In Hawaii, there’s been a history of “bad” bills being passed — bills that have yielded harmful consequences. For example, Act 129, passed in 2010, requires professional employer organizations (PEOs) to provide $250,000 Hawaii PEO surety bond. This bond amount is higher than those in all but one U.S. state with established PEO bonding requirements. As a result, long-standing small employment agencies and related businesses in Hawaii face imminent closure because they cannot afford to purchase the bond. Furthermore, due to the high cost of obtaining this type of surety bond in Hawaii, many businesses in the state currently fail to comply with the law.

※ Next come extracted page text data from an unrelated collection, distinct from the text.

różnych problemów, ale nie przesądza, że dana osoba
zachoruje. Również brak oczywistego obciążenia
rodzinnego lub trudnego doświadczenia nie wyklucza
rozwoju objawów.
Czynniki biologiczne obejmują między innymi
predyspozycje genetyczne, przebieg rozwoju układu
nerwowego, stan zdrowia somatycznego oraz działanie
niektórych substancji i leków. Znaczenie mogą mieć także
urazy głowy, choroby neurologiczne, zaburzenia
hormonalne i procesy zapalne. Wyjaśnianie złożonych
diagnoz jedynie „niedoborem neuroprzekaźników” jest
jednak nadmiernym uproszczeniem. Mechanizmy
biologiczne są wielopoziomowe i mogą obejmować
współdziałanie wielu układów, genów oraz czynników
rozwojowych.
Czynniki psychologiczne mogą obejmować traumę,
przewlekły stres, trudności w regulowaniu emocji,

Instead of working with the industry to remedy the situation, however, lawmakers chose to draft a new bill — SB 2424 — that would ultimately double the bond requirement, add a stiff registration fee and impose fines of $500 for each day of noncompliance. The bottom line? If passed, the new bill would have completely wiped out countless PEO businesses that are already struggling to fulfill the existing bonding requirement.

Individuals in the industry — including the Maui Chamber of Commerce, state department heads and lawmakers — encouraged the governor to veto SB 2424. Gov. Neil Abercrombie stated on June 25 that he intended to veto SB 2424 along with 18 other bills passed by the legislature. On July 10, he did indeed veto the bill.

Small business owners in Hawaii hope that such steps will continue to be taken as a way to increase the likelihood of success for small businesses of all kinds.